Other senators in the committee said they want more changes to the legislation. Sending the bill to the Senate’s amending order could lead to small changes or an entirely new bill.
The theme of “parental rights” flowed through the public testimony — and through the committee’s debate on the bill.
How much a transgender person alters their appearance or body “is defined by the individual, and I think that’s the big kicker here,” said Chelsea Gaona-Lincoln, executive director of Add The Words, testifying in opposition to the bill. “And what the bill would do is remove the ability for people to define that for themselves, and parents to be able to help their children to find that, and I don’t think that’s a slippery slope that this body wants to take on.”
Sen. Linda Wright Hartgen, R-Twin Falls, said she has talked with “many, many parents and a few of the youth as well” about the bill.

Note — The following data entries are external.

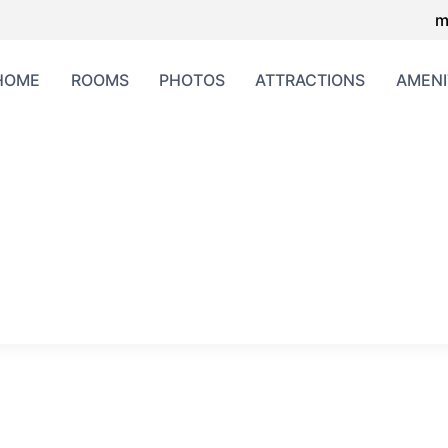
m
HOME
ROOMS
PHOTOS
ATTRACTIONS
AMENI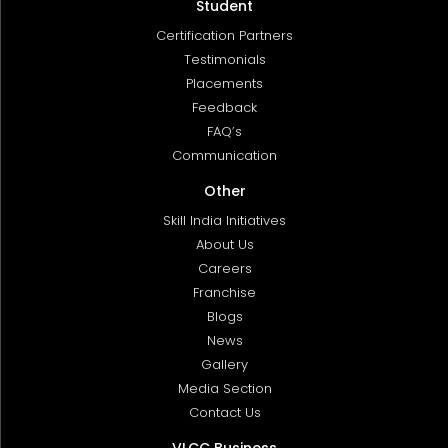
Student
Certification Partners
Testimonials
Placements
Feedback
FAQ’s
Communication
Other
Skill India Initiatives
About Us
Careers
Franchise
Blogs
News
Gallery
Media Section
Contact Us
VLCC Business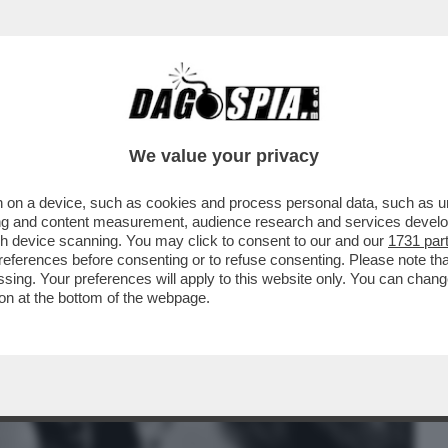
BUSINESS
CAFONAL
CRONACHE
SPORT
DAGO
We value your privacy
 on a device, such as cookies and process personal data, such as uni
E: LE ASSENZE ALLA PARATA DEL 2
ising and content measurement, audience research and services deve
DI SAPORE PREELETTORALE
gh device scanning. You may click to consent to our and our
1731 par
ferences before consenting or to refuse consenting. Please note th
essing. Your preferences will apply to this website only. You can cha
on at the bottom of the webpage.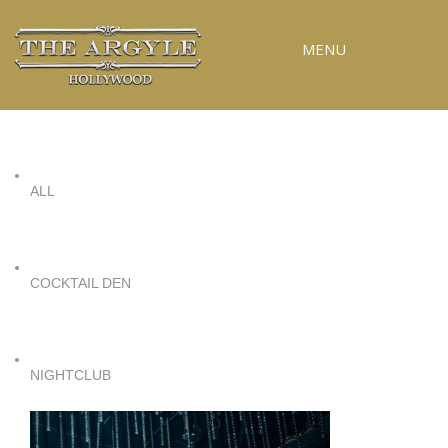
MENU
RESERVATIONS
SPECIAL EVENTS
ALL
UPCOMING EVENTS
GALLERY
PRESS
COCKTAIL DEN
CONTACT
3D TOUR
NIGHTCLUB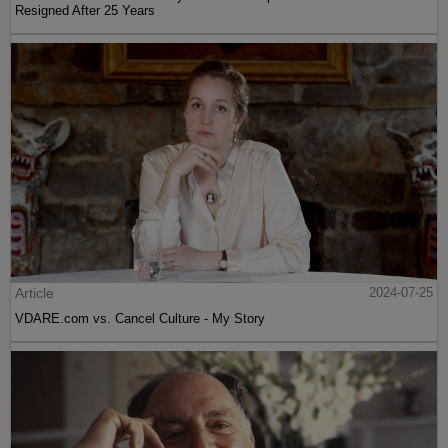
Resigned After 25 Years
Article
2024-07-25
VDARE.com vs. Cancel Culture - My Story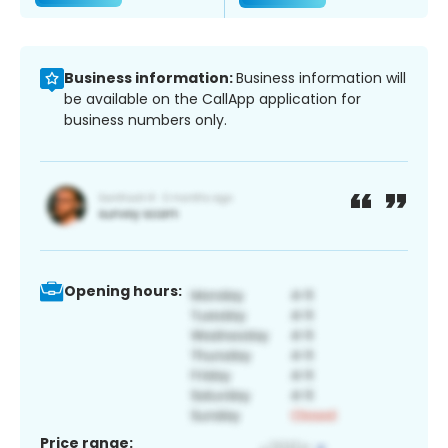
Business information:
Business information will
be available on the CallApp application for
business numbers only.
Opening hours:
Price range: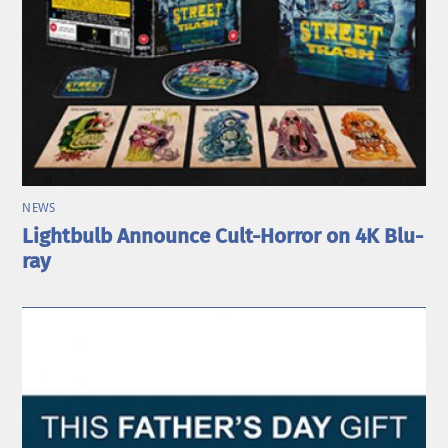
NEWS
Lightbulb Announce Cult-Horror on 4K Blu-
ray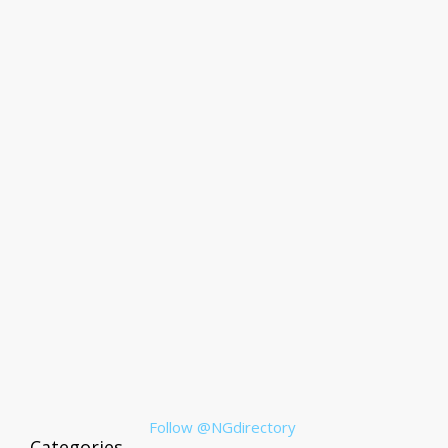
Follow @NGdirectory
Categories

Hartgen said that, throughout the session, legislators have championed the principle of parental rights in other matters — but not this one.
“Once you have parental rights, you have parental rights, and we cannot flip-flop on what we are going to choose to support and what we choose not to support,” Hartgen said.
She wants “a lot” of the bill to be removed when it’s amended, keeping only the provision that makes it illegal to perform transition surgeries on a minor. That provision has broad support, as those surgeries already aren’t performed on minors because they are not considered the standard of care.
Sen. Abby Lee, R-Fruitland, said she believes there are “some things that we fundamentally agree on” in the legislation — and some things in it “that are maybe not statements of fact” that might need to be cleared up, she said.
“But this is not an issue that is going to go away,” and lawmakers are going to have to address it, she said.